▸ **Record extracts**
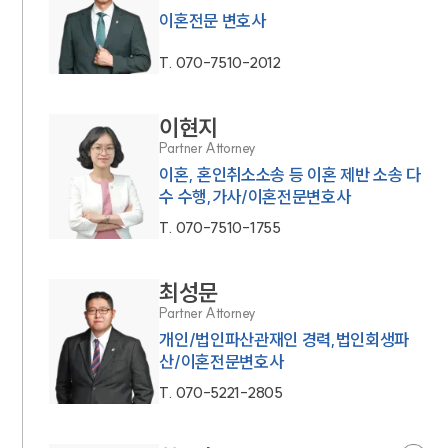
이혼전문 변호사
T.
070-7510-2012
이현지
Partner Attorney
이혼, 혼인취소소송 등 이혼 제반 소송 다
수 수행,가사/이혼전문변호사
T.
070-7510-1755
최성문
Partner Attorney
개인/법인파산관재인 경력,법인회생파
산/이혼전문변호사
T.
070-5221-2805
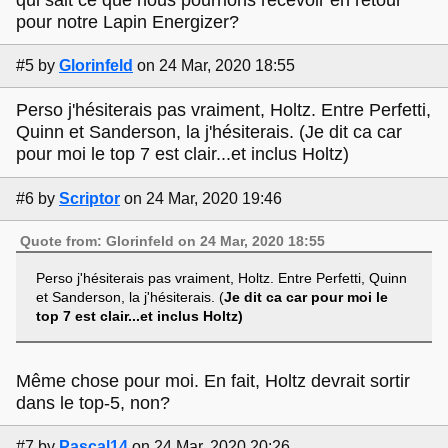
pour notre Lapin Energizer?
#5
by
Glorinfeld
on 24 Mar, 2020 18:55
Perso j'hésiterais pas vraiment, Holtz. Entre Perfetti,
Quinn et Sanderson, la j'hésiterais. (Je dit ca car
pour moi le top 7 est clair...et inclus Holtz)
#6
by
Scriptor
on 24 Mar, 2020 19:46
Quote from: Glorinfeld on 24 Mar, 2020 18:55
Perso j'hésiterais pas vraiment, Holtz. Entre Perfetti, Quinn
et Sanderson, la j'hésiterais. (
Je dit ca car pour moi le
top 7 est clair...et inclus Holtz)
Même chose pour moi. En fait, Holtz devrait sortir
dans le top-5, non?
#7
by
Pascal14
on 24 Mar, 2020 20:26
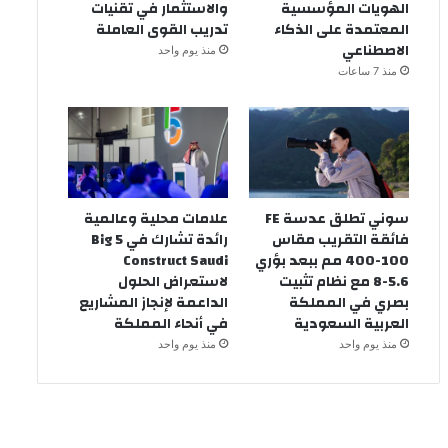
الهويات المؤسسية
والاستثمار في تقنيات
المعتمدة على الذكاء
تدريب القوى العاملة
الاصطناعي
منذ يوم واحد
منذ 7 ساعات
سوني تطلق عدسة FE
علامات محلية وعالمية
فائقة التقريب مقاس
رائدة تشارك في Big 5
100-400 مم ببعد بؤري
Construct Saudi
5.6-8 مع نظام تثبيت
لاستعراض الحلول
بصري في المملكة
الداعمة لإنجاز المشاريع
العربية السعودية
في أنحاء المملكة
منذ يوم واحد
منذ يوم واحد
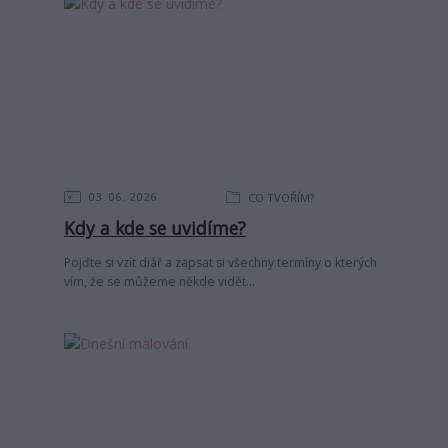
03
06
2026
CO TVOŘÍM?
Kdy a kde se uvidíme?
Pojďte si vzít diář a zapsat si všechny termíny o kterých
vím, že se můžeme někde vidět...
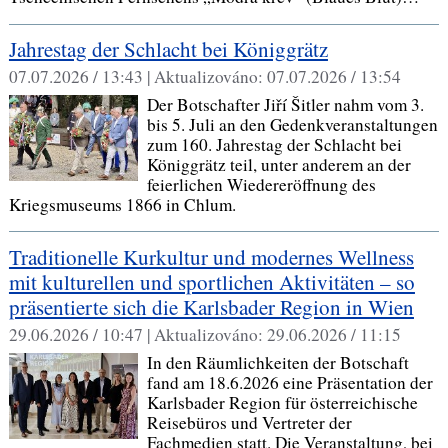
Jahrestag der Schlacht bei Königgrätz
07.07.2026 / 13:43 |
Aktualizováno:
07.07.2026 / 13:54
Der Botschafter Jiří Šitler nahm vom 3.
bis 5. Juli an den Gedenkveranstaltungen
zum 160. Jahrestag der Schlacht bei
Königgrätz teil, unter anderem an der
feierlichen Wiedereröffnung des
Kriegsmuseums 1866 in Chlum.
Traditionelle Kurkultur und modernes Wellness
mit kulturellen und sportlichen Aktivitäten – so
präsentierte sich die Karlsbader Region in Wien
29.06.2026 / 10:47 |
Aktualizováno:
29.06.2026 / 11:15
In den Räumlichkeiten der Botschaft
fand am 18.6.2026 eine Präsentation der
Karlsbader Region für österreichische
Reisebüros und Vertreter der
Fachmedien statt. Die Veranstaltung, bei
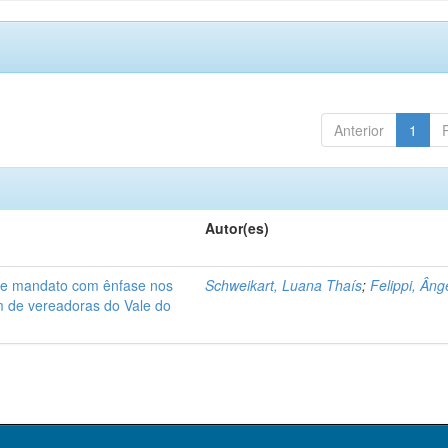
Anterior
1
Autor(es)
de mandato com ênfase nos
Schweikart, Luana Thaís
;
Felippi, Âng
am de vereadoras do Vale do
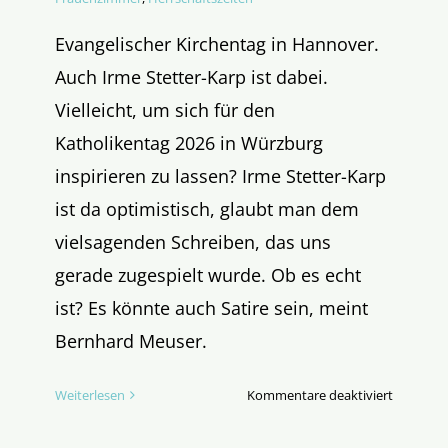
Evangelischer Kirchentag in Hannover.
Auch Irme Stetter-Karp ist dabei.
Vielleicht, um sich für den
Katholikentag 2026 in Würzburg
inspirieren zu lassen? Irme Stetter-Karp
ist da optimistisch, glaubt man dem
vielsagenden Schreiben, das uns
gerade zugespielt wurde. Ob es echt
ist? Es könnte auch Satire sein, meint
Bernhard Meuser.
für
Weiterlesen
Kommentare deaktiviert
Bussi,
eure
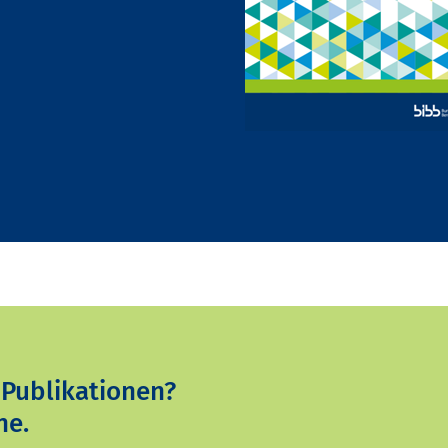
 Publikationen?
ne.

▸ **Your instructions**
Print, please, exactly the lines from the one holding "07.07.2026 / 13:43 |" through the final line of the data, both included, while leaving out each picture.

▸ **Solution for this exercise**
07.07.2026 / 13:43 |
Aktualizováno:
07.07.2026 / 13:54
Der Botschafter Jiří Šitler nahm vom 3.
bis 5. Juli an den Gedenkveranstaltungen
zum 160. Jahrestag der Schlacht bei
Königgrätz teil, unter anderem an der
feierlichen Wiedereröffnung des
Kriegsmuseums 1866 in Chlum.
Traditionelle Kurkultur und modernes Wellness
mit kulturellen und sportlichen Aktivitäten – so
präsentierte sich die Karlsbader Region in Wien
29.06.2026 / 10:47 |
Aktualizováno:
29.06.2026 / 11:15
In den Räumlichkeiten der Botschaft
fand am 18.6.2026 eine Präsentation der
Karlsbader Region für österreichische
Reisebüros und Vertreter der
Fachmedien statt. Die Veranstaltung, bei
Anterior
1
Autor(es)
de mandato com ênfase nos
Schweikart, Luana Thaís
;
Felippi, Âng
am de vereadoras do Vale do
Evangelischer Kirchentag in Hannover.
Auch Irme Stetter-Karp ist dabei.
Vielleicht, um sich für den
Katholikentag 2026 in Würzburg
inspirieren zu lassen? Irme Stetter-Karp
ist da optimistisch, glaubt man dem
vielsagenden Schreiben, das uns
gerade zugespielt wurde. Ob es echt
ist? Es könnte auch Satire sein, meint
Bernhard Meuser.
für
Weiterlesen
Kommentare deaktiviert
Bussi,
eure
 Publikationen?
ne.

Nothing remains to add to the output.